PROBLEM STATEMENT:
Reproduce all of the data below with every occurrence of "chart" replaced by "graph", leaving everything else unchanged and omitting the pictures.
== == ==
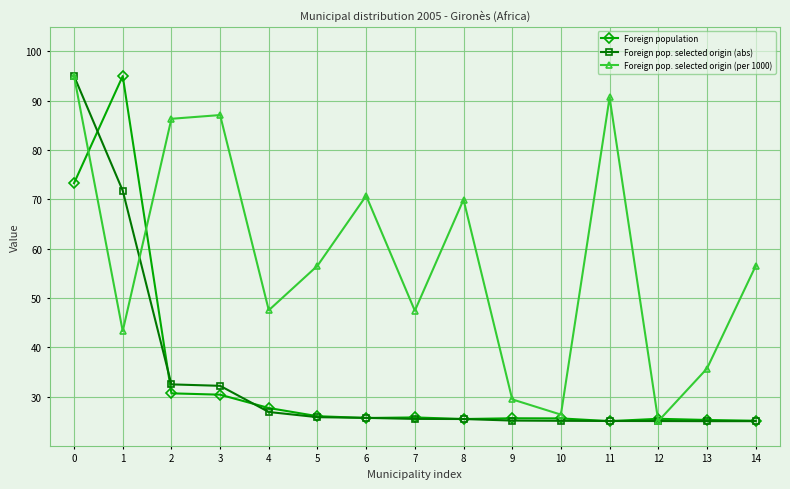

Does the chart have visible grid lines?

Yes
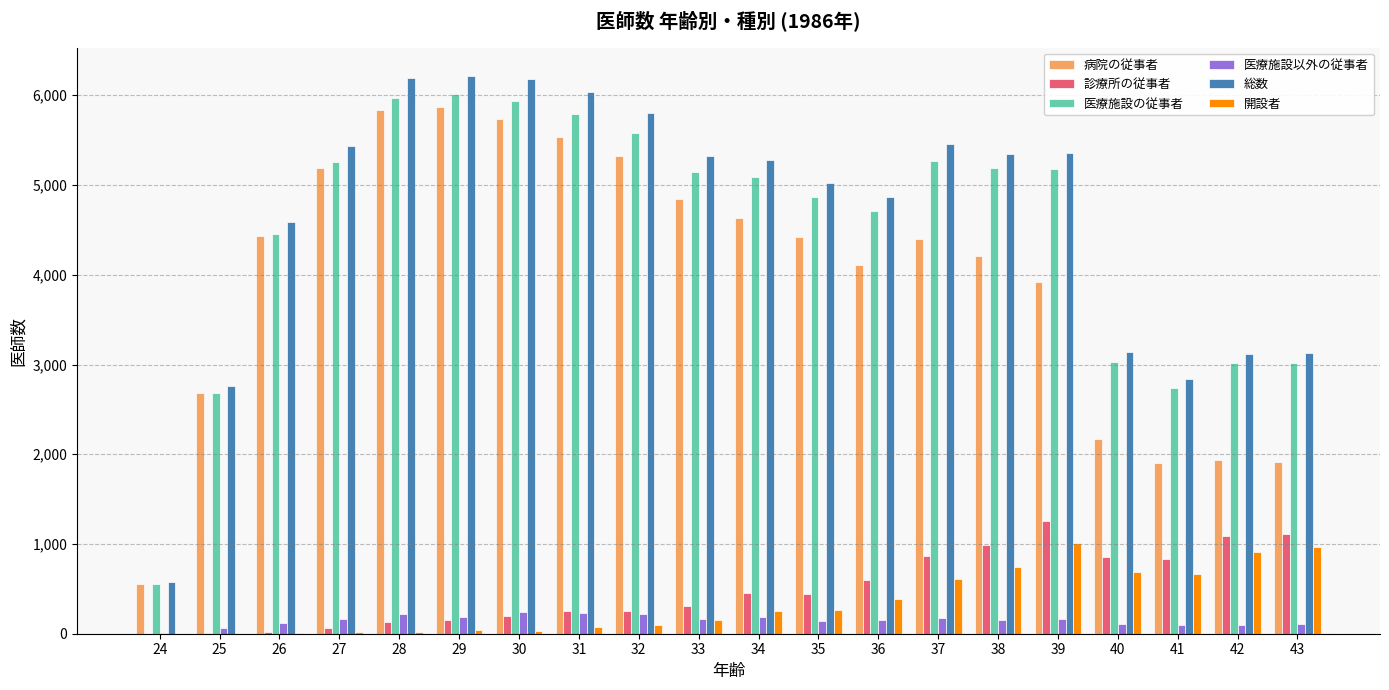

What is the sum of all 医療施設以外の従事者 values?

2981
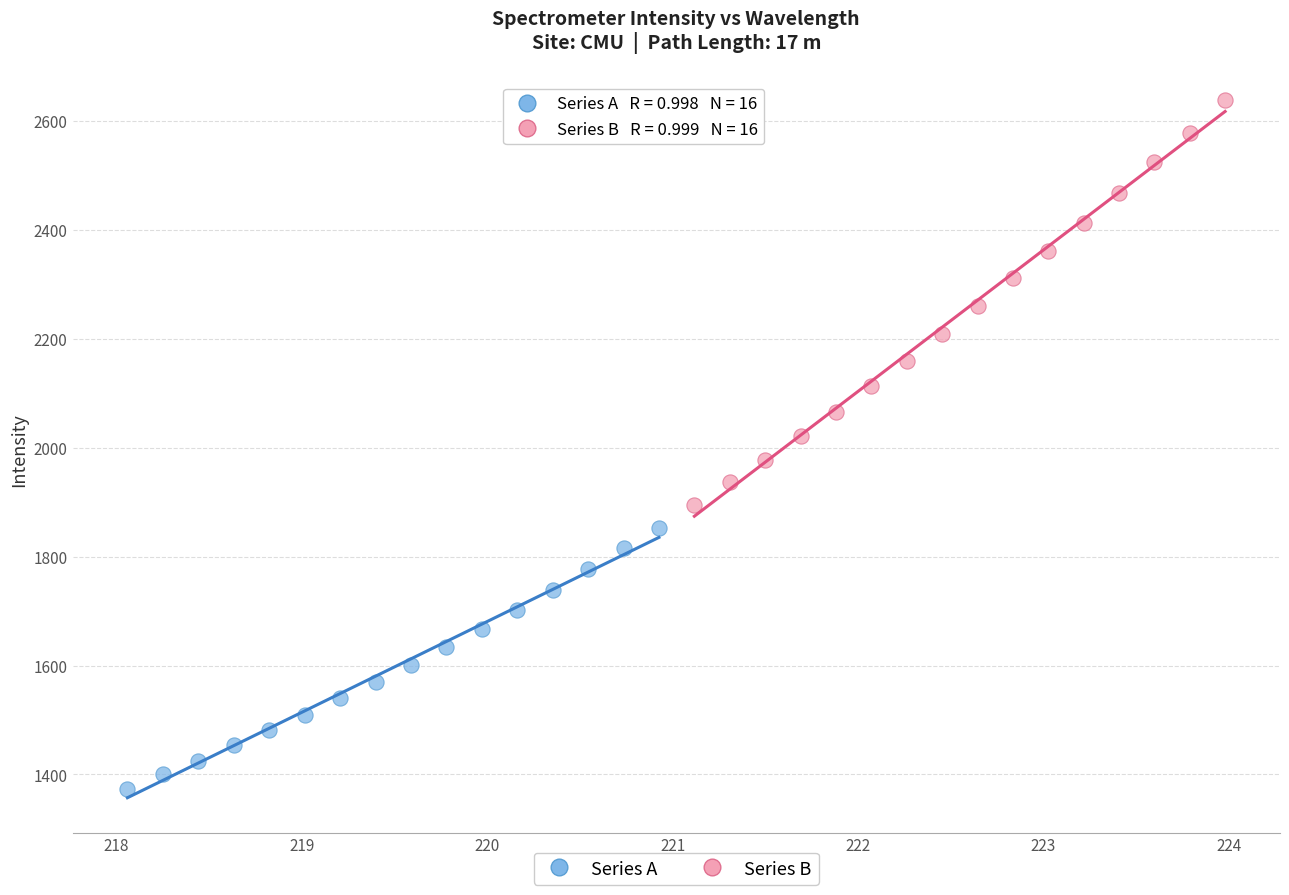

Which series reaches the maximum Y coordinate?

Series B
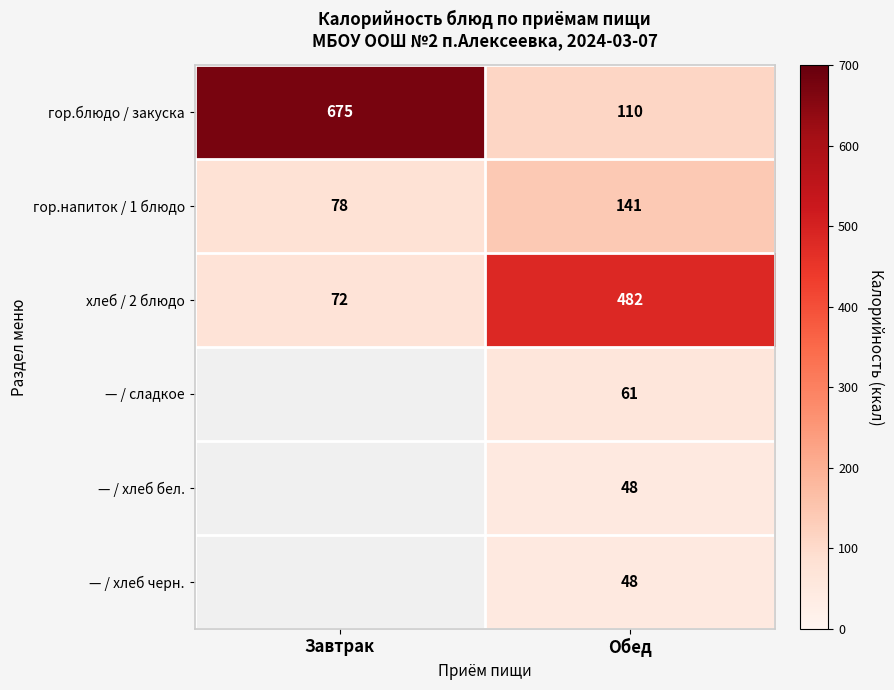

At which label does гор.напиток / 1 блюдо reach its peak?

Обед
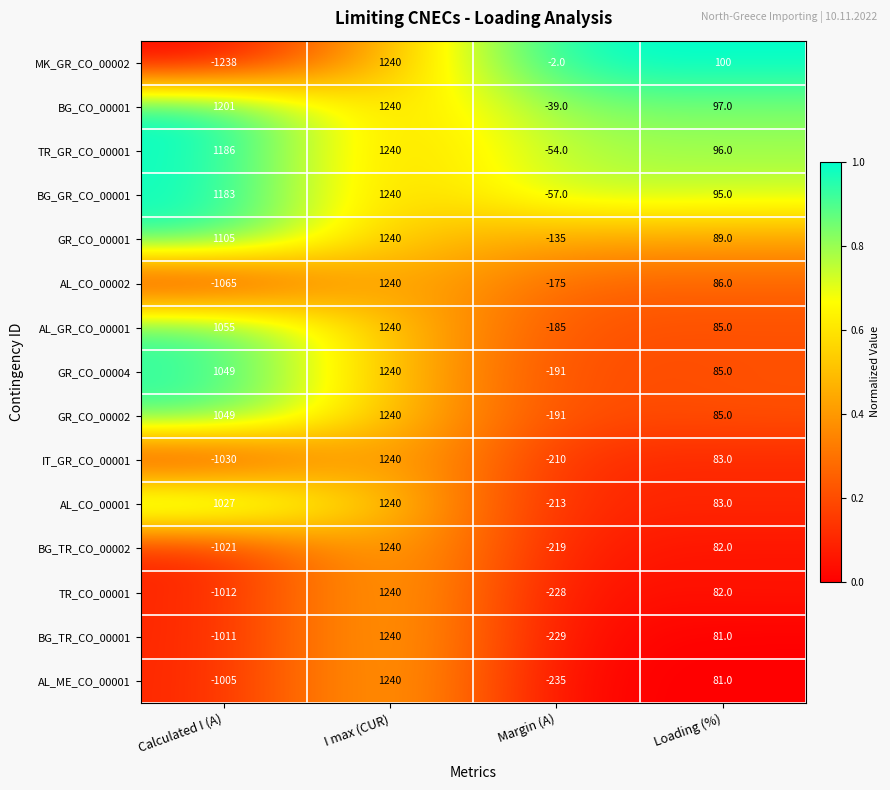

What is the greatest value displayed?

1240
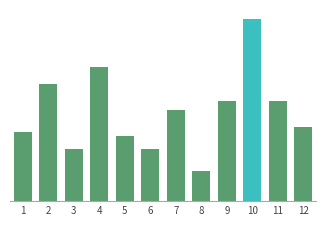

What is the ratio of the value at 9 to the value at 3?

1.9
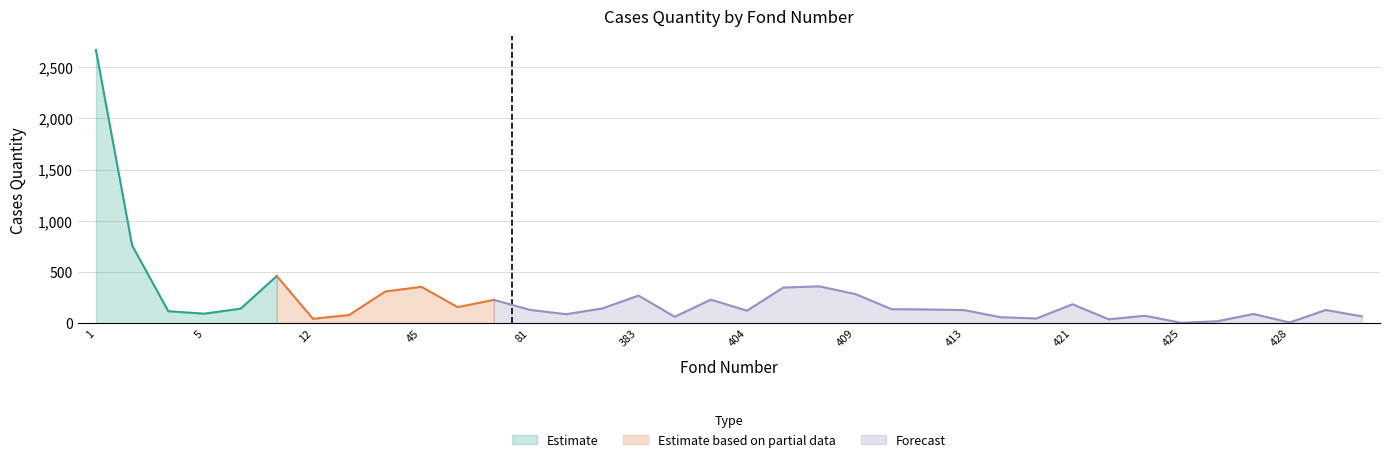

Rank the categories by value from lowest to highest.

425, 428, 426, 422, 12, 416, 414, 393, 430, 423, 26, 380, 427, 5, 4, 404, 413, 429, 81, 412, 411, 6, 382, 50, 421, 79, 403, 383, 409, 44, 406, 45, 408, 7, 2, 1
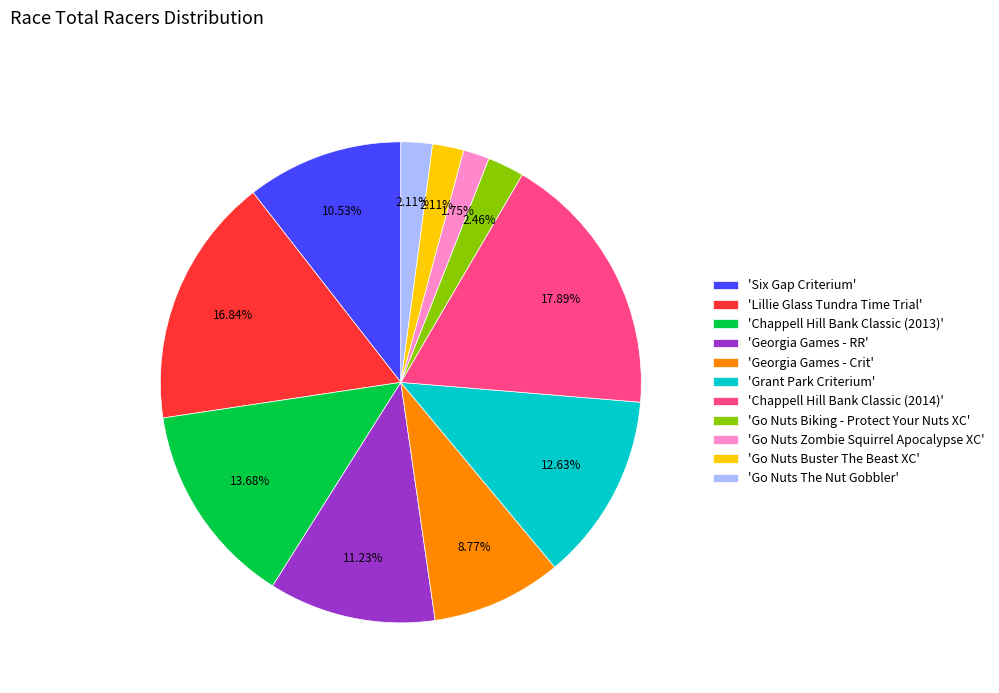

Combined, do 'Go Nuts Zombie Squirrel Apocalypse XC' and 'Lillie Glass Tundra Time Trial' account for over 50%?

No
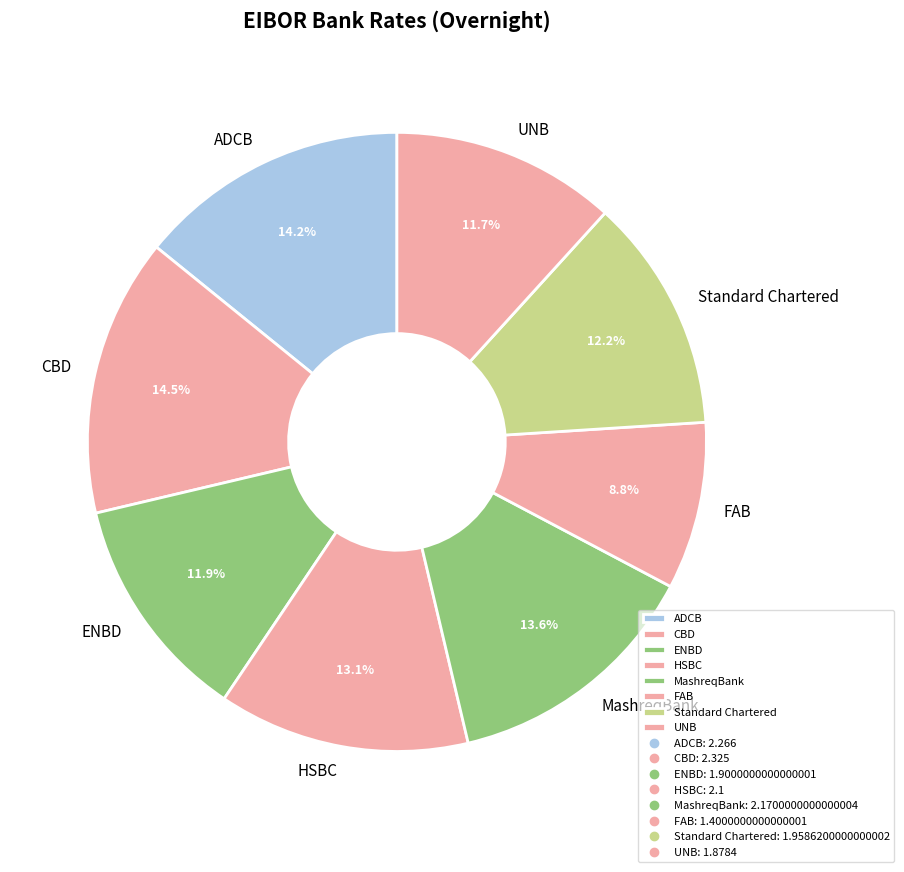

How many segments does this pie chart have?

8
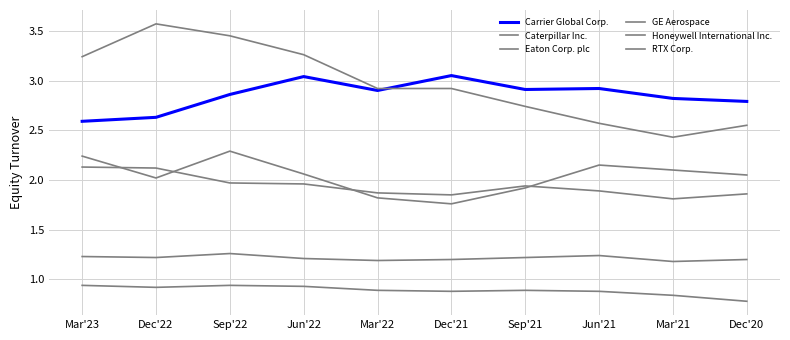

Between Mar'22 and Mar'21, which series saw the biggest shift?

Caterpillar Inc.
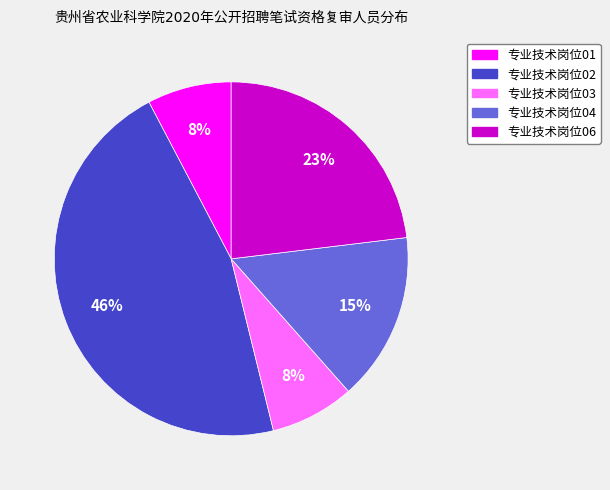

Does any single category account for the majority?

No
== == ==
RESPONSE TO THE TASK:
Does the graph have visible grid lines?

Yes

What is the sum of all 医療施設以外の従事者 values?

2981

Which series reaches the maximum Y coordinate?

Series B

At which label does гор.напиток / 1 блюдо reach its peak?

Обед

What is the greatest value displayed?

1240

What is the ratio of the value at 9 to the value at 3?

1.9

Rank the categories by value from lowest to highest.

425, 428, 426, 422, 12, 416, 414, 393, 430, 423, 26, 380, 427, 5, 4, 404, 413, 429, 81, 412, 411, 6, 382, 50, 421, 79, 403, 383, 409, 44, 406, 45, 408, 7, 2, 1

Combined, do 'Go Nuts Zombie Squirrel Apocalypse XC' and 'Lillie Glass Tundra Time Trial' account for over 50%?

No

How many segments does this pie graph have?

8

Between Mar'22 and Mar'21, which series saw the biggest shift?

Caterpillar Inc.

Does any single category account for the majority?

No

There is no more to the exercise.